:: Material for the task

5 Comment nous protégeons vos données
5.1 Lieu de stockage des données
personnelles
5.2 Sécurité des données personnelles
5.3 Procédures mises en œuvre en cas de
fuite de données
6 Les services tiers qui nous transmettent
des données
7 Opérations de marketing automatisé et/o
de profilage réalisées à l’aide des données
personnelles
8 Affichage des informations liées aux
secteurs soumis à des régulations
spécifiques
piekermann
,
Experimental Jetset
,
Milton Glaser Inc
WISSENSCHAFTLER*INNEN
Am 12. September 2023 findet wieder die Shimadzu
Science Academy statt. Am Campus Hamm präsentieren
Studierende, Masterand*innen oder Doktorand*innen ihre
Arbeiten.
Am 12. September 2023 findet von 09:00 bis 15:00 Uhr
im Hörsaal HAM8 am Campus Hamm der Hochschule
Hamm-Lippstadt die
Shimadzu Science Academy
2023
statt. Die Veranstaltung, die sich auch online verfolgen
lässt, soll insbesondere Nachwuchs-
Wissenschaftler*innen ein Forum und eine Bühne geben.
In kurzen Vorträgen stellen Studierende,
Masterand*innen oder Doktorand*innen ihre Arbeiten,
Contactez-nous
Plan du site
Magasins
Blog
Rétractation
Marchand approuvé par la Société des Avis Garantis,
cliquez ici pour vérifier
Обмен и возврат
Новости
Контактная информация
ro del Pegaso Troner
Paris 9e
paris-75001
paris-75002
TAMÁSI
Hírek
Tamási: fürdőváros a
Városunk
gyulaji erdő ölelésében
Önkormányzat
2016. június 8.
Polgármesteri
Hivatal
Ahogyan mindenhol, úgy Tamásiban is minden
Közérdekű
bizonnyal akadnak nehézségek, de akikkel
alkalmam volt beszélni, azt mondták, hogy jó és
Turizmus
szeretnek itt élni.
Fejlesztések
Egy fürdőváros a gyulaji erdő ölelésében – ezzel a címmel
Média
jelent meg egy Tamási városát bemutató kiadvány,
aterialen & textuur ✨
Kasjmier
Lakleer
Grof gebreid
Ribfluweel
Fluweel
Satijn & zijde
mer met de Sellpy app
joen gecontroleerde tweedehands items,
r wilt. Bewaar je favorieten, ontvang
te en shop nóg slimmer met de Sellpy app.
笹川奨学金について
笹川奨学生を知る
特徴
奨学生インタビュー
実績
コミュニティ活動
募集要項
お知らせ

::::

§ **Work instruction**:
Write out the whole listing above, keeping each line exactly as it is.

§ **Solved exercise**:
5 Comment nous protégeons vos données
5.1 Lieu de stockage des données
personnelles
5.2 Sécurité des données personnelles
5.3 Procédures mises en œuvre en cas de
fuite de données
6 Les services tiers qui nous transmettent
des données
7 Opérations de marketing automatisé et/o
de profilage réalisées à l’aide des données
personnelles
8 Affichage des informations liées aux
secteurs soumis à des régulations
spécifiques
piekermann
,
Experimental Jetset
,
Milton Glaser Inc
WISSENSCHAFTLER*INNEN
Am 12. September 2023 findet wieder die Shimadzu
Science Academy statt. Am Campus Hamm präsentieren
Studierende, Masterand*innen oder Doktorand*innen ihre
Arbeiten.
Am 12. September 2023 findet von 09:00 bis 15:00 Uhr
im Hörsaal HAM8 am Campus Hamm der Hochschule
Hamm-Lippstadt die
Shimadzu Science Academy
2023
statt. Die Veranstaltung, die sich auch online verfolgen
lässt, soll insbesondere Nachwuchs-
Wissenschaftler*innen ein Forum und eine Bühne geben.
In kurzen Vorträgen stellen Studierende,
Masterand*innen oder Doktorand*innen ihre Arbeiten,
Contactez-nous
Plan du site
Magasins
Blog
Rétractation
Marchand approuvé par la Société des Avis Garantis,
cliquez ici pour vérifier
Обмен и возврат
Новости
Контактная информация
ro del Pegaso Troner
Paris 9e
paris-75001
paris-75002
TAMÁSI
Hírek
Tamási: fürdőváros a
Városunk
gyulaji erdő ölelésében
Önkormányzat
2016. június 8.
Polgármesteri
Hivatal
Ahogyan mindenhol, úgy Tamásiban is minden
Közérdekű
bizonnyal akadnak nehézségek, de akikkel
alkalmam volt beszélni, azt mondták, hogy jó és
Turizmus
szeretnek itt élni.
Fejlesztések
Egy fürdőváros a gyulaji erdő ölelésében – ezzel a címmel
Média
jelent meg egy Tamási városát bemutató kiadvány,
aterialen & textuur ✨
Kasjmier
Lakleer
Grof gebreid
Ribfluweel
Fluweel
Satijn & zijde
mer met de Sellpy app
joen gecontroleerde tweedehands items,
r wilt. Bewaar je favorieten, ontvang
te en shop nóg slimmer met de Sellpy app.
笹川奨学金について
笹川奨学生を知る
特徴
奨学生インタビュー
実績
コミュニティ活動
募集要項
お知らせ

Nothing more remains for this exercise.